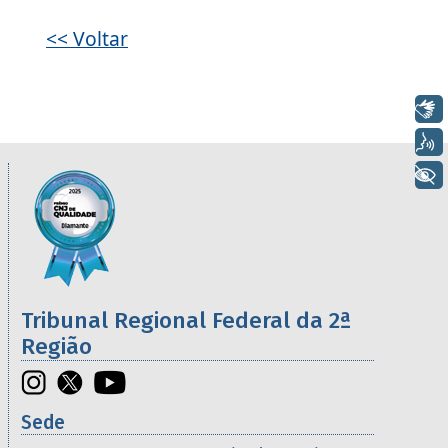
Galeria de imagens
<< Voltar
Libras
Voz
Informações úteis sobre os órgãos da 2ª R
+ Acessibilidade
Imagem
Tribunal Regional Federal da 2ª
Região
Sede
——————
■ Brief ■
Set down the material above exactly as it reads, but not its pictures.

■ Your response ■
Galeria de imagens
<< Voltar
Libras
Voz
Informações úteis sobre os órgãos da 2ª R
+ Acessibilidade
Imagem
Tribunal Regional Federal da 2ª
Região
Sede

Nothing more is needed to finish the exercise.